### Page extract:
━━━━━━━━━━━━━━━━
What was interesting is that at the time this was discussed and shown to
me, my back chat went on and on about "but if I am the creator and am
responsible for all that is here, then everybody else is equally the creator
and thus is equally responsible for what is here – so why don't THEY fix it all
up".
It was fascinating to see how fast from the moment of seeing my
responsibility I went to find excuses to get me out of it, to have someone else
share responsibility with me, someone else to blame if it all goes wrong –
anything but allowing myself to stand within self-trust and take
responsibility.
What a foreign concept - standing up, trusting myself, taking
self-responsibility… is this really who I want to be? Do I really want to be someone that these
concepts are distant and seem impossible?
It's so easy to go into self-doubt and convince myself I can't do it and
that it would actually be best for all to count on someone else to get this
world sorted out…
it's so easy to not make any effort and keep on complaining and crying
about how hard and unfair life is, while still not doing the minimum effort that
it takes in order to change anything - the minimum being changing myself,
taking responsibility for myself only, figuring out why/how I do what I do,
checking and changing my own starting point of action to actually consider
life, to actually consider myself as life, to actually respect myself enough to
allow myself to give myself the gift of life, instead of remaining a lifeless robot
directed by everything and anything around me only for the sake of not taking
self-responsibility and hiding a life time behind blame and excuses based on
fear.
This way of life is not only "not best for all", but is
actually not even best for me. So who's interest am I obeying by not changing?
━━━━━━━━━━━━━━━━
### Rows:
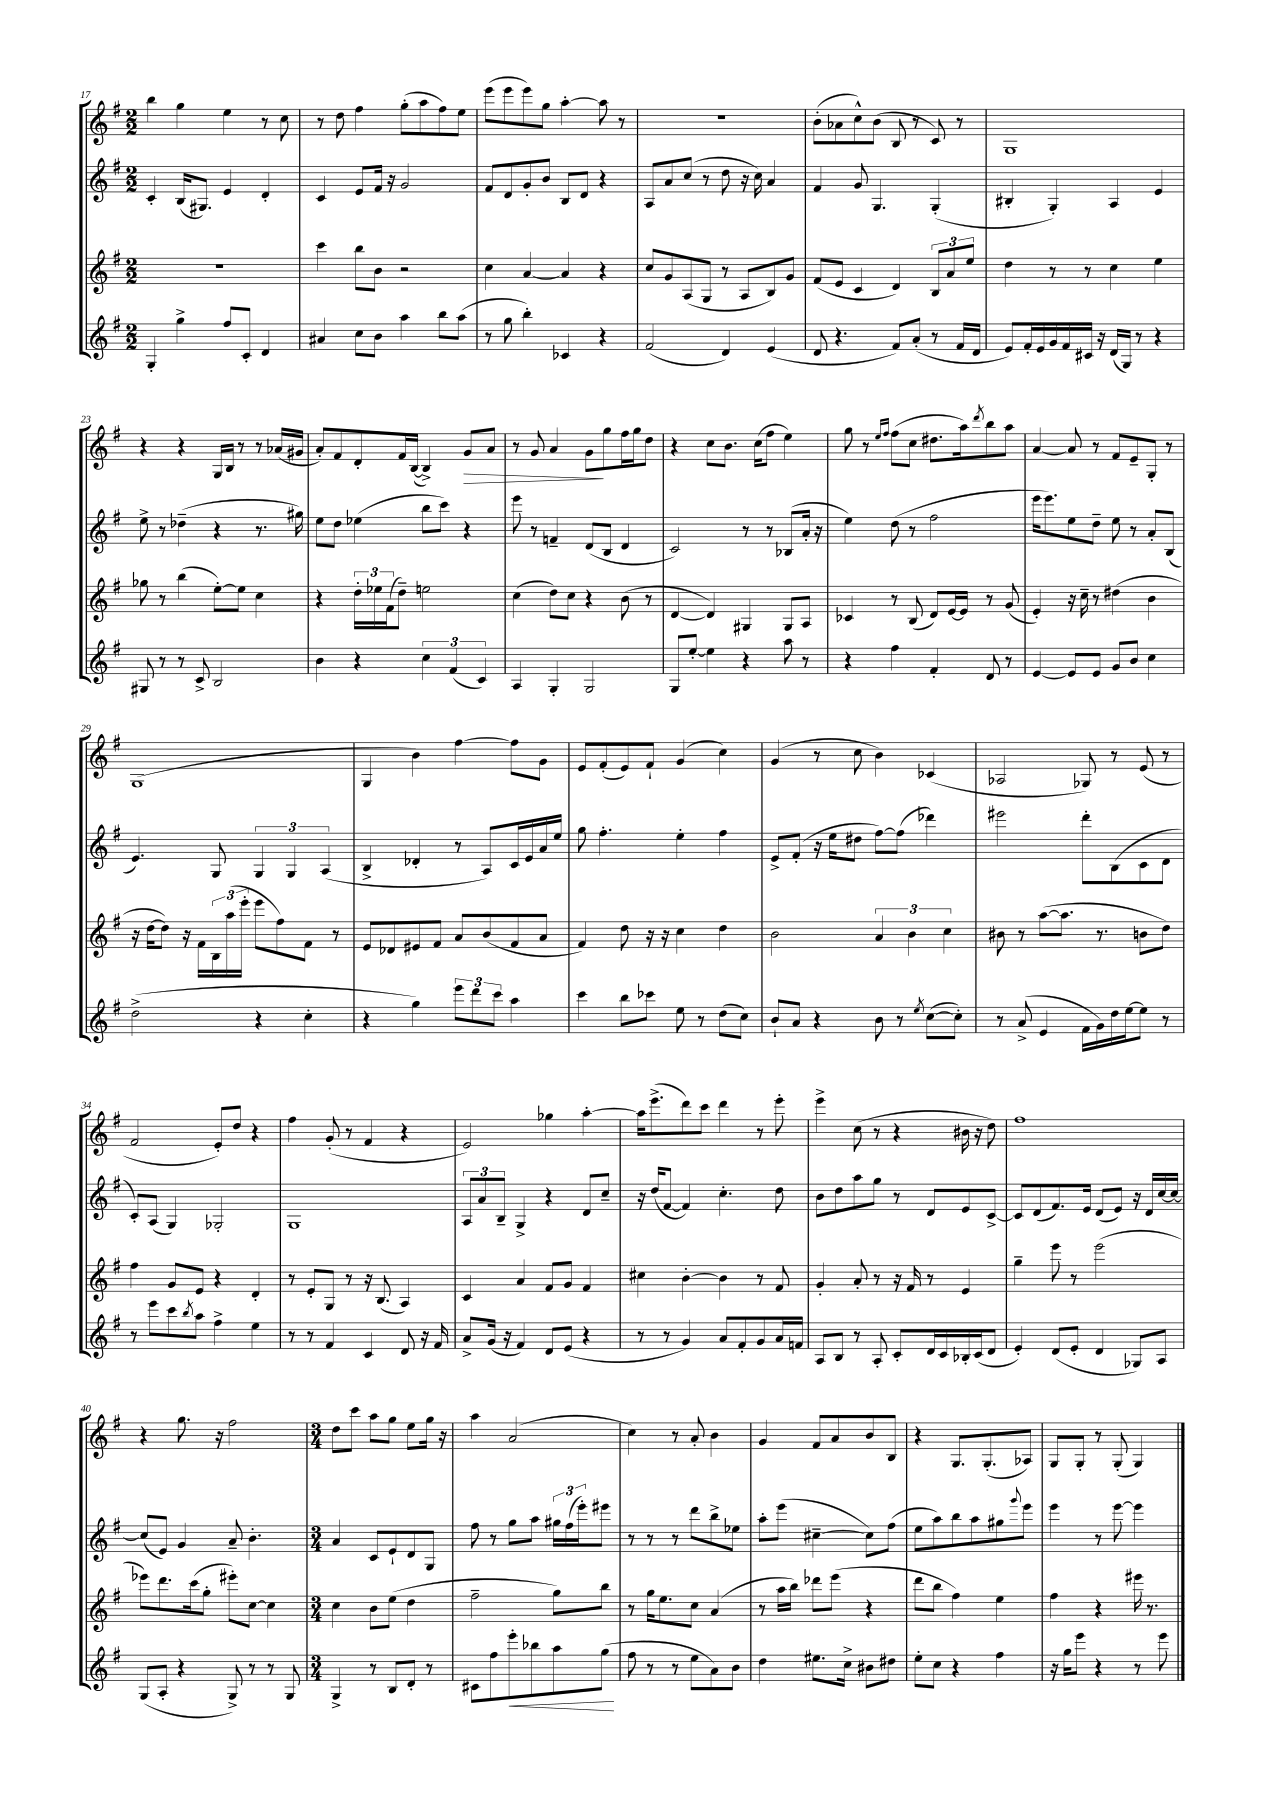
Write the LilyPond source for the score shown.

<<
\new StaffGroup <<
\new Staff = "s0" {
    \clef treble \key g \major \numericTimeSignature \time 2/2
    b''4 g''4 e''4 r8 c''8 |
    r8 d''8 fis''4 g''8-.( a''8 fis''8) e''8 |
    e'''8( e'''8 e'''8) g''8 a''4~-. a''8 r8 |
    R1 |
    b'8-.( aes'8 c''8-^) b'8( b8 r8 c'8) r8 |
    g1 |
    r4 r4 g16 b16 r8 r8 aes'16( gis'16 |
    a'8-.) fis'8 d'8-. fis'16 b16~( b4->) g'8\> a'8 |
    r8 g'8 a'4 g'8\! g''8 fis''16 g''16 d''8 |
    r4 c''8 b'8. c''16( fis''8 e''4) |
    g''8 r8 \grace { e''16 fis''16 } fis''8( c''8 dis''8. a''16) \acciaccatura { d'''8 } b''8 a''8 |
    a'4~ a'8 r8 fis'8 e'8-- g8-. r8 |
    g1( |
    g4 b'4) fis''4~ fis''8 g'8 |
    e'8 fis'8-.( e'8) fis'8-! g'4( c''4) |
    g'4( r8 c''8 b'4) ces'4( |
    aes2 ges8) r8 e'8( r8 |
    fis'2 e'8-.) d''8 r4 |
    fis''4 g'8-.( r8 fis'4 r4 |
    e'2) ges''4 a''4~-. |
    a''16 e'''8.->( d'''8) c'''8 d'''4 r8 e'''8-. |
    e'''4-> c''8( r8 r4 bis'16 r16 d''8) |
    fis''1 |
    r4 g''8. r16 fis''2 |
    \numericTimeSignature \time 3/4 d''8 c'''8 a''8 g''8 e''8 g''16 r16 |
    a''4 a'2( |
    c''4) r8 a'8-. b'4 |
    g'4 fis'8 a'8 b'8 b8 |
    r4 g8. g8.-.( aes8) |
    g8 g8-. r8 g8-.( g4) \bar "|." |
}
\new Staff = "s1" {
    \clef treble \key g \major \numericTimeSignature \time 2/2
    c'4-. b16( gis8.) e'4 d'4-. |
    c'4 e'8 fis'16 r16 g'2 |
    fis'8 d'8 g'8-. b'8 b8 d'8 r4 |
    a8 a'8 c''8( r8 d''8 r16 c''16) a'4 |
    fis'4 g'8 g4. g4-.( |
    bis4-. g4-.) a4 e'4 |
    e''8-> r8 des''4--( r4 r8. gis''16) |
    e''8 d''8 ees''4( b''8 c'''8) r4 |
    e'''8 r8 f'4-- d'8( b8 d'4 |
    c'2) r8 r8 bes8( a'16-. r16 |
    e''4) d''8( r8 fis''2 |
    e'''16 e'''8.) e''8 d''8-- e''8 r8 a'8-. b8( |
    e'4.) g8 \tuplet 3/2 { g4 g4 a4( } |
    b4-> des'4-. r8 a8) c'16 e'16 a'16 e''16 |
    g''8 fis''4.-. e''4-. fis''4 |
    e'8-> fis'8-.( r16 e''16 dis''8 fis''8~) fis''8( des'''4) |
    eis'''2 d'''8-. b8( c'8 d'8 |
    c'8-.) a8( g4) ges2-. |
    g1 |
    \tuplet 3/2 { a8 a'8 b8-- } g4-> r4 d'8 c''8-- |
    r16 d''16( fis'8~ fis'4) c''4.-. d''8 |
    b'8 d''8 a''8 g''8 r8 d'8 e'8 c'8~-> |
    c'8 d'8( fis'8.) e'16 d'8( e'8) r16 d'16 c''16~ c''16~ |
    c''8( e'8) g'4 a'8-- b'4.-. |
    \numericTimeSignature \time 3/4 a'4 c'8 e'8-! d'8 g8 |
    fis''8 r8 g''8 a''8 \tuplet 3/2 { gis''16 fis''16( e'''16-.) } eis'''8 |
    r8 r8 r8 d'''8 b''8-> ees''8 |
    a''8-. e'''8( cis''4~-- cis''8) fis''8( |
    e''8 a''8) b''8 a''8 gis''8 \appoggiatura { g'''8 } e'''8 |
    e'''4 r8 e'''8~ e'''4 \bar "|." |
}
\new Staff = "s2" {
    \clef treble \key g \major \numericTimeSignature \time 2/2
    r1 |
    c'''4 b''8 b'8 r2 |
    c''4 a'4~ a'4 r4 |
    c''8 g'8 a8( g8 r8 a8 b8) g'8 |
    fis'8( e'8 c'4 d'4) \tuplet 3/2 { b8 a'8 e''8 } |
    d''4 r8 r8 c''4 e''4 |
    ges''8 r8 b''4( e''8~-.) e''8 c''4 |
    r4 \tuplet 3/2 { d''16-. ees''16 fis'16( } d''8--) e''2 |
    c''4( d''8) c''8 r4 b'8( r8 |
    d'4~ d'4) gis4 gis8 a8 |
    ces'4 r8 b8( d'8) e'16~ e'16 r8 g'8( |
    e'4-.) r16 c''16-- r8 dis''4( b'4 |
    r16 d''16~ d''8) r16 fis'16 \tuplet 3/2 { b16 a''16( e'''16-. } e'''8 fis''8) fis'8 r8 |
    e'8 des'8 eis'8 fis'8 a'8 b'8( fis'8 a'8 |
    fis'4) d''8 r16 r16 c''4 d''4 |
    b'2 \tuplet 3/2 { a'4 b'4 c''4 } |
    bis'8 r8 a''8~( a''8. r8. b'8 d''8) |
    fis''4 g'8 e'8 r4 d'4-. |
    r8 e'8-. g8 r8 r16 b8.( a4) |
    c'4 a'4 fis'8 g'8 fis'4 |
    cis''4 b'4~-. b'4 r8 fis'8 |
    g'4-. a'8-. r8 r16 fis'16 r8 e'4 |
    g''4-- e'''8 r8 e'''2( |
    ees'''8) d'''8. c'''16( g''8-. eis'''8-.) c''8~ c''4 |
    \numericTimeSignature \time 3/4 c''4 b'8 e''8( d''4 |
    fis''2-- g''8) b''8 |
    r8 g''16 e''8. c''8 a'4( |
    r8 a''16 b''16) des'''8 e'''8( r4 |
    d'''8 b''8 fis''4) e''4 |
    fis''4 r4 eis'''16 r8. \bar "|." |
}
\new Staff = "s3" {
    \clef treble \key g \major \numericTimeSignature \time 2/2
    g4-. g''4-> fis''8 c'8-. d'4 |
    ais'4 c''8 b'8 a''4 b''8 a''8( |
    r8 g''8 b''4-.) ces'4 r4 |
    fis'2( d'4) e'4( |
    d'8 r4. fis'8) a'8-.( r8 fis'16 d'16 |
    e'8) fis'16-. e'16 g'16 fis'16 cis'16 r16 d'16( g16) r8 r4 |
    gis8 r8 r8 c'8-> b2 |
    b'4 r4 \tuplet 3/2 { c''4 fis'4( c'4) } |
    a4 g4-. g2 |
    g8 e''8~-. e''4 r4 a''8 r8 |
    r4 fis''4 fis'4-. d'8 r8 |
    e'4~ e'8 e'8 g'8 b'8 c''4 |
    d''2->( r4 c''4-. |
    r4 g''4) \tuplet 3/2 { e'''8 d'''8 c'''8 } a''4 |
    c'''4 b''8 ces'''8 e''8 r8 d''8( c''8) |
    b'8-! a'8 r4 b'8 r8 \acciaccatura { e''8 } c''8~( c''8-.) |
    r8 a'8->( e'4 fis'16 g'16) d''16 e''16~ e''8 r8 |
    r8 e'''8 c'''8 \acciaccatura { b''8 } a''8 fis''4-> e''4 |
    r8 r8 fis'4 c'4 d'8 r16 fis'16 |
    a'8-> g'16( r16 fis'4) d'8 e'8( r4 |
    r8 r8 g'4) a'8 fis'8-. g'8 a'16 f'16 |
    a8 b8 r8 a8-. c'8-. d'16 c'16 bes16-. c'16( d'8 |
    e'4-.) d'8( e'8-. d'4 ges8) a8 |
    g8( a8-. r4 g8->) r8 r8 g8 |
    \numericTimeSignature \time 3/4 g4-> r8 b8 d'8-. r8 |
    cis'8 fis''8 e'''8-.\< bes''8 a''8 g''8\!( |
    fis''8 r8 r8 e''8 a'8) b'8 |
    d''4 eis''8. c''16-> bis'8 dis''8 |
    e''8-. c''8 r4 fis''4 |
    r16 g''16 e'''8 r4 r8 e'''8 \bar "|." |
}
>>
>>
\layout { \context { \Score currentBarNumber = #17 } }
━━━━━━━━━━━━━━━━
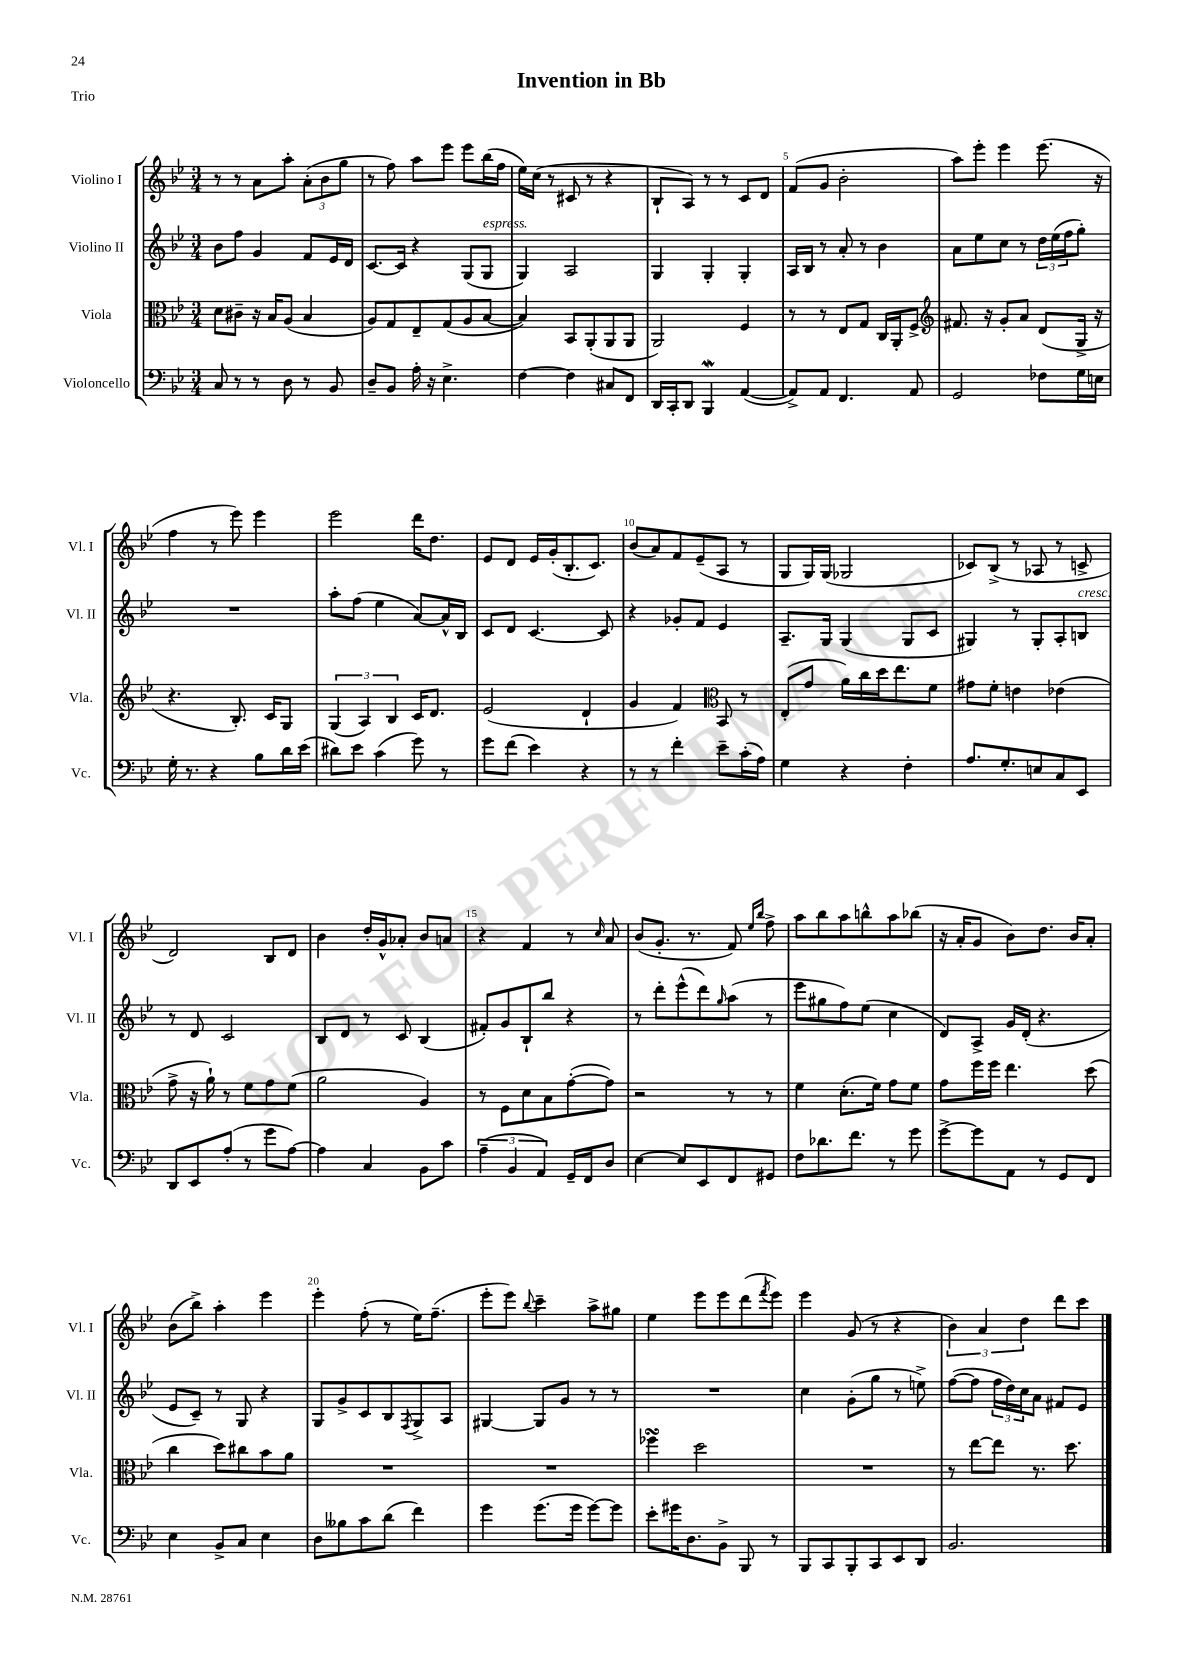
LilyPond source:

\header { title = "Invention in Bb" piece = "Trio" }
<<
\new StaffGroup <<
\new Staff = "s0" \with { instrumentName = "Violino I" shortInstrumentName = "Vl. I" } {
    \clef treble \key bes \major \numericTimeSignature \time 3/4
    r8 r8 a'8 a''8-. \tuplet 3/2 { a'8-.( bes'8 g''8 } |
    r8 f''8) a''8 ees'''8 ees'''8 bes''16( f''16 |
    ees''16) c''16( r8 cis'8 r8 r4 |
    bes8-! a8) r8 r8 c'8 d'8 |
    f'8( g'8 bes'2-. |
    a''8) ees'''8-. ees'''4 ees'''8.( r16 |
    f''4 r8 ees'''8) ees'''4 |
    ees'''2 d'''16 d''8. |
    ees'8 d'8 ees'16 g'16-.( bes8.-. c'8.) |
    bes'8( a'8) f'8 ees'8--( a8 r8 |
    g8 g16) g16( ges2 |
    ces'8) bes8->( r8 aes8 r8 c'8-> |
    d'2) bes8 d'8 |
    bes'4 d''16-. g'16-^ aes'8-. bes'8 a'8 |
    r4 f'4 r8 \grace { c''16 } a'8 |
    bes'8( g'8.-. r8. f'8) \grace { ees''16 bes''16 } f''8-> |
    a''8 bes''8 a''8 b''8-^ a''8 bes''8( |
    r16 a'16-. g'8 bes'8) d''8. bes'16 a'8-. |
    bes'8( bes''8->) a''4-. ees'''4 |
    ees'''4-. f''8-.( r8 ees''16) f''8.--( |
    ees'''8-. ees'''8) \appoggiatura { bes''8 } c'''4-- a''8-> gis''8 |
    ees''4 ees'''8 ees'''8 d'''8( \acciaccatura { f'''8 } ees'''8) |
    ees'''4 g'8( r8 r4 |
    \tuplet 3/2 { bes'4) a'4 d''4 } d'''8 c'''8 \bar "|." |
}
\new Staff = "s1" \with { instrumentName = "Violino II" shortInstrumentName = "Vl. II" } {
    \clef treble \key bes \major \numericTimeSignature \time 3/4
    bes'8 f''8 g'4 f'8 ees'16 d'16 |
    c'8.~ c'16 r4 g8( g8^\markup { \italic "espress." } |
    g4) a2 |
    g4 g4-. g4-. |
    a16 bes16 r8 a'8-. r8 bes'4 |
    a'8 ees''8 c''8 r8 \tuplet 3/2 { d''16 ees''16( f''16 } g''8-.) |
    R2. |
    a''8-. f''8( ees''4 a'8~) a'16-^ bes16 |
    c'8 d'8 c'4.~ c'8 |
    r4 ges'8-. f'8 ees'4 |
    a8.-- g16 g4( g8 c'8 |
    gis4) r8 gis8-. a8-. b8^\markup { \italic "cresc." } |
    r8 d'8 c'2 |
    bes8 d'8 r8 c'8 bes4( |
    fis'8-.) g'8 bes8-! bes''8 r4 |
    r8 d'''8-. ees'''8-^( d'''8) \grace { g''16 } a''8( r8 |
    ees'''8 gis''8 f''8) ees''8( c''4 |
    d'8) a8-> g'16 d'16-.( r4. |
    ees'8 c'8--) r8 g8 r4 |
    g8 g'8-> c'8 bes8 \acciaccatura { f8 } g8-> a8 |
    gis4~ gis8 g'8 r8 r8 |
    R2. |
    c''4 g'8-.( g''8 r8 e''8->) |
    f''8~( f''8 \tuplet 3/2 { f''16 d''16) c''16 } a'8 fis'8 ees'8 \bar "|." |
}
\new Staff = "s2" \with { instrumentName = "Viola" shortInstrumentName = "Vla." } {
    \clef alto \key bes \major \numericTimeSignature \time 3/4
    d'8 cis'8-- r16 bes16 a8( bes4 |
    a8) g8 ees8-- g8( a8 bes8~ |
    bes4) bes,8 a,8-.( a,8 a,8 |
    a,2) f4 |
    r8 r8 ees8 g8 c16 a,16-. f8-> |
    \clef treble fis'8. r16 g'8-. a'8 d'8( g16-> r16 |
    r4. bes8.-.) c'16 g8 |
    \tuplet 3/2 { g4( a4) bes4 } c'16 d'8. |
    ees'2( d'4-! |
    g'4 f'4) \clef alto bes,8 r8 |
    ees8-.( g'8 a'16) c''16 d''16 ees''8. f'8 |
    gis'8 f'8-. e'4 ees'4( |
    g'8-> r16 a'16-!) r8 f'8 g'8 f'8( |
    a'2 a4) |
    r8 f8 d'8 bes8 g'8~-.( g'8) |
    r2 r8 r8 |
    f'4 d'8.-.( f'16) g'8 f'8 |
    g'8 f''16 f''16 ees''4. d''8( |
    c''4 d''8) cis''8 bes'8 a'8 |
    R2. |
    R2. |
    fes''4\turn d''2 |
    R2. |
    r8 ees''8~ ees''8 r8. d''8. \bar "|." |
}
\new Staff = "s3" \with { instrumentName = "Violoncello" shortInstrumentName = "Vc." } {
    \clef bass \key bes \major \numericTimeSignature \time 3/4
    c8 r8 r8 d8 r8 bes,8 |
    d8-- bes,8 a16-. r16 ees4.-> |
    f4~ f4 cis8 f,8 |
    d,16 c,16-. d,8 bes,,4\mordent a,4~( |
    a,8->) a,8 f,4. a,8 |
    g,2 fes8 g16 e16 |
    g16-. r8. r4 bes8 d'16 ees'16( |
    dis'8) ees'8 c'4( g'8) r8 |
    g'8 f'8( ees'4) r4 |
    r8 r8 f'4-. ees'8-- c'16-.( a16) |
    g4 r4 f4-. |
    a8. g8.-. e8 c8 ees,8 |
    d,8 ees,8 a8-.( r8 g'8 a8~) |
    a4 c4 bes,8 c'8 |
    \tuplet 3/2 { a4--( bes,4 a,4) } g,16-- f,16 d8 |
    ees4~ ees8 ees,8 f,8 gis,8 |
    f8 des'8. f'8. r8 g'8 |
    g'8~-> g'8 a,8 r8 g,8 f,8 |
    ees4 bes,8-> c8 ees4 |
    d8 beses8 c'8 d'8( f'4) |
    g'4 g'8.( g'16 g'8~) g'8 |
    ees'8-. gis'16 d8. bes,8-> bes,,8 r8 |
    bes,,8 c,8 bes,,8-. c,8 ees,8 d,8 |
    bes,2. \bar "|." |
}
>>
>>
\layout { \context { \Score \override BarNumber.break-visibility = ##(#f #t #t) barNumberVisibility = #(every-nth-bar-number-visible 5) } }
━━━━━━━━━━━━━━━━
### Things to do:
A) Reproduce the part of the passage on self-responsibility that begins at the words "It was fascinating" and stops after "responsibility.".
B) Write what follows the final sentence of the passage on self-responsibility.

### Answers given:
A)
It was fascinating to see how fast from the moment of seeing my
responsibility I went to find excuses to get me out of it, to have someone else
share responsibility with me, someone else to blame if it all goes wrong –
anything but allowing myself to stand within self-trust and take
responsibility.

B)
Who is the beneficiary of me remaining as I am, not willing to change? What am
I protecting? Why am I not allowing myself to change? Why do I believe that
change is so hard and even impossible yet I talk about it and preach it to
others expecting them to believe my words, hoping they will be the ones that
save us all? Why do I hope and expect others to get it done, trusting they can
do it instead of doing it myself, or trusting myself? How can I expect anything
to change if I am not willing to change myself?
Self-Forgiveness
I forgive myself for accepting and allowing myself to use "one step
at a time" as an excuse that things happen slowly and thus I don't have to
push myself here in this very moment but I can wait "cause things take
time" not realizing that only I can change/move myself in every moment
through self-direction, within that I forgive myself for not accepting and
allowing myself to realize that the time it takes for self /points to
move/change is not accumulated by the minutes that have gone by, but by the
self-directed actions and movement taken in a moment, thus realizing that if I
don't push myself to change nothing with happen "in time" and only
through actually pushing/moving myself one step at a time, one breath at a
time, will I slowly but surely change.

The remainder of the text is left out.